İsrail Büyükelçisi: Türk askeri iyi olur
İsrail'in Ankara Büyükelçisi Gabby Levy, gazetecilerin sorusu üzerine konu ile ilgili bilgisinin olmadığını, ancak prensipte, İsrail'in varılacak olası bir düzenlemede olmasını şart koşacağı hususlardan birinin, uluslararası bir gücün Gazze Şeridi'ne etkin biçimde konuşlandırılması olduğunu belirtti. Levy, böyle bir gücün Çin, İran, Lübnan gibi ülkelerden silah ve roketlerin sızmasını engelleyerek "şu anda yaşananların tekrar etmesini" önleyeceğini söyledi.
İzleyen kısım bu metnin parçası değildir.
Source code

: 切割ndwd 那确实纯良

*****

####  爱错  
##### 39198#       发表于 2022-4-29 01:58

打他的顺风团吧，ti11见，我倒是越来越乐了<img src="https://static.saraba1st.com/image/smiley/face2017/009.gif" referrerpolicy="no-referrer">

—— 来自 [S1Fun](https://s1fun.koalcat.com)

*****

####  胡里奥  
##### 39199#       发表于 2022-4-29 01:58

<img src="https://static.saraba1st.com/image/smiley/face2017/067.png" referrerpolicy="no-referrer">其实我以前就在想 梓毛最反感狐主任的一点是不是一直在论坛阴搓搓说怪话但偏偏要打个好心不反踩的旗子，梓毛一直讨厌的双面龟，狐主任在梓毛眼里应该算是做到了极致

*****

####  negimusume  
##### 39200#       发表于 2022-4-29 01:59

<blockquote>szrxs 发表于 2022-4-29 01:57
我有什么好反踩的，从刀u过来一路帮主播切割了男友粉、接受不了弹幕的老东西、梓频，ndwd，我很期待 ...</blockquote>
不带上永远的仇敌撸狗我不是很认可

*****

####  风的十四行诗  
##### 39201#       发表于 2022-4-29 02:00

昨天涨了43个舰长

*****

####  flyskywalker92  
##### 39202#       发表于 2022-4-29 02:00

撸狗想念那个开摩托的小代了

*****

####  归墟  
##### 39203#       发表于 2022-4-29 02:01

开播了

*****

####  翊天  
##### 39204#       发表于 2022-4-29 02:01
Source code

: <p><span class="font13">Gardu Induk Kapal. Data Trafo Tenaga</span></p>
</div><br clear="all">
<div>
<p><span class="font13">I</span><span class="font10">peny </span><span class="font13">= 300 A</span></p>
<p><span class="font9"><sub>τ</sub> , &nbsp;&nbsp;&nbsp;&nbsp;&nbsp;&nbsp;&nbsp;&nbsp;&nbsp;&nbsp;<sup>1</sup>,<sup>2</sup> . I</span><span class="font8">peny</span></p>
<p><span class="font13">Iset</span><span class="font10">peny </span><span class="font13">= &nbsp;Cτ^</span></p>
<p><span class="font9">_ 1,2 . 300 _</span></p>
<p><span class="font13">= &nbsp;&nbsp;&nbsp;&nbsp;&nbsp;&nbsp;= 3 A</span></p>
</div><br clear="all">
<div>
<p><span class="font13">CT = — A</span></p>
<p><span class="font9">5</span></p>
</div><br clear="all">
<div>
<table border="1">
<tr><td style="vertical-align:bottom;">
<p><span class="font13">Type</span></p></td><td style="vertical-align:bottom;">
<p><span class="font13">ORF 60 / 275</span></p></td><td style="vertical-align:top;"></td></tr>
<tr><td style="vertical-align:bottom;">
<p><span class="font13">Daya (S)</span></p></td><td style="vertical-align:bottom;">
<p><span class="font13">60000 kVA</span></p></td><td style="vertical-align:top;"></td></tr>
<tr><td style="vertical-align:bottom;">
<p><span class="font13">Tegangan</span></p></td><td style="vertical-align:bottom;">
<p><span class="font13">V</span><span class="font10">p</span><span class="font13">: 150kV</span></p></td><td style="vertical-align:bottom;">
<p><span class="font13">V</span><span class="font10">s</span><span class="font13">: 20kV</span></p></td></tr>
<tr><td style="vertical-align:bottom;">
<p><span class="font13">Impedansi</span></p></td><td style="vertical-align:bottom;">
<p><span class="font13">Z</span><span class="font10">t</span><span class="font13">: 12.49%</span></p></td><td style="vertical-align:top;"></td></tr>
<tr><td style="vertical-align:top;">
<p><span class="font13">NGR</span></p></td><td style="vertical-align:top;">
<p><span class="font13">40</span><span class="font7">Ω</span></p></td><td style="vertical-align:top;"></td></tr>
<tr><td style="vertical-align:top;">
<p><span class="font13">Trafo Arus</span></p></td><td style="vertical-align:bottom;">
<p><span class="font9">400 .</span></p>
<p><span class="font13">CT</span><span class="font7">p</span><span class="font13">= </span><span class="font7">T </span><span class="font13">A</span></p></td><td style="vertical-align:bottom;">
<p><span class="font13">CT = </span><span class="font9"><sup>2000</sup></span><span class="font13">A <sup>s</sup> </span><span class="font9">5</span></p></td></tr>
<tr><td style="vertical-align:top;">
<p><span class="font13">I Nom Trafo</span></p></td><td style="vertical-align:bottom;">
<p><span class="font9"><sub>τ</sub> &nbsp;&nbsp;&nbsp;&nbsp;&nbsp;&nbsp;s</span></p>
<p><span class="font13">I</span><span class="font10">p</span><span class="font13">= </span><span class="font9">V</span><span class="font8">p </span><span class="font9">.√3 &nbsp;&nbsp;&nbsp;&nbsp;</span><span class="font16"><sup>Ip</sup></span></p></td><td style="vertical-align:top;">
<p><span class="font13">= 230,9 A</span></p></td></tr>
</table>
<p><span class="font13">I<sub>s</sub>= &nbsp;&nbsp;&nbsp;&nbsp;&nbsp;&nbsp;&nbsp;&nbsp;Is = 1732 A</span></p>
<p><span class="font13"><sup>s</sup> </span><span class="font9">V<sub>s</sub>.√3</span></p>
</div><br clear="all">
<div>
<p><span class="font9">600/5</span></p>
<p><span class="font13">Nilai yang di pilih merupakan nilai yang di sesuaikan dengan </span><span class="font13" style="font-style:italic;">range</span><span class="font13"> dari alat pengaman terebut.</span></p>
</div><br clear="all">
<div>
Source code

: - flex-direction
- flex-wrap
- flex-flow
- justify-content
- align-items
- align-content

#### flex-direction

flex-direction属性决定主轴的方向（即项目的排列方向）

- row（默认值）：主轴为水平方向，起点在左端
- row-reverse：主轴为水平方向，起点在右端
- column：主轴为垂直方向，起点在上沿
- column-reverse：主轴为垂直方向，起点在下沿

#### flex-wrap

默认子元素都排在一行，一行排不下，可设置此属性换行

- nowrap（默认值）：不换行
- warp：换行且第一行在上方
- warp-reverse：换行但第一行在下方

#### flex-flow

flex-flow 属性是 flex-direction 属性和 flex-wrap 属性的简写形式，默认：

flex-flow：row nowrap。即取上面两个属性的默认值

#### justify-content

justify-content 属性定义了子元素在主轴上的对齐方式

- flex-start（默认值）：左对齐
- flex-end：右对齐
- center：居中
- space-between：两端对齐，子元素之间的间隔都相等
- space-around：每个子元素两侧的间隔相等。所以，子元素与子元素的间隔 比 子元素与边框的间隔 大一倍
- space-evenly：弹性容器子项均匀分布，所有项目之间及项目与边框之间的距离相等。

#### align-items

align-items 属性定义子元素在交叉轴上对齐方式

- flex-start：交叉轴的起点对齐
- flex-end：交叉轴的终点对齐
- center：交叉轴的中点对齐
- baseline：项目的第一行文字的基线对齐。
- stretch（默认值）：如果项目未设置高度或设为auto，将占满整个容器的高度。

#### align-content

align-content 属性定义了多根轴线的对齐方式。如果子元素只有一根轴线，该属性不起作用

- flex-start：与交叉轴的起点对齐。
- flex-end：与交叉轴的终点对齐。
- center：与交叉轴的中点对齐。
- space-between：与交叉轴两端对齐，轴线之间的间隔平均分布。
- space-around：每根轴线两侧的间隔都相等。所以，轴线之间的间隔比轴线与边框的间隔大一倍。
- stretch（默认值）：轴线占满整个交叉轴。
Bu gücün Türkiye tarafından oluşturulması halinde bunu memnuniyetle karşılayacaklarını ifade eden Levy, "Çünkü Türkiye, Orta Doğu'da böyle bir rolü yerine getirecek kabiliyetleri üstünde barındıran, bizim güvenimize sahip bir ülke. Bu hem Türkiye, hem de herkes için bir fırsat olabilir" şeklinde konuştu.

Türkiye-İsrail ilişkilerinin askeri, ticari ve siyasi açıdan her iki taraf için de çok önemli olduğunu söyleyen Levy, "Gazze krizi sona erdikten sonra, Türkiye'nin bölgemizde barış sağlamaya yönelik yapıcı rolünü yerine getirebileceği bir sonraki aşamaya geçebiliriz" şeklinde konuştu.

Yılmaz: Türkiye asker göndermek için İsrail'i ikna etmeli
Öte yandan, İsrail'de 2005 yılında "Yılın İşadamı" seçilen Ahmet Yılmaz adındaki Türk bir işadamının geçenlerde yaptığı yazılı açıklama da, İsrailli yetkililerin nasıl bir barış gücü tasarladıkları ile ilgili ipucu veriyor.

Yılmaz, "Bölgedeki gelişmelere Türkiye'nin sessiz kalması düşünülemez. Türkiye, İsrail'e, Gazze'ye Türk askeri göndermeyi teklif etmelidir. Bu konuda İsrail'i ikna etmek için elinden geleni yapmalıdır. Bu, İsrail için bulunmaz bir fırsattır. Türkiye'nin yokluğundan kaynaklanan bu kaosun son bulmasının en pratik yolu Türk askerinin 90 yıl önce Gazze'de bıraktığı yerden yeniden başlamasıdır" ifadelerine yer verdiği açıklamada, böylesi bir çözümün Avrupa ülkeleri ve ABD tarafından da memnuniyetle kabul edileceğini öne sürmüştü.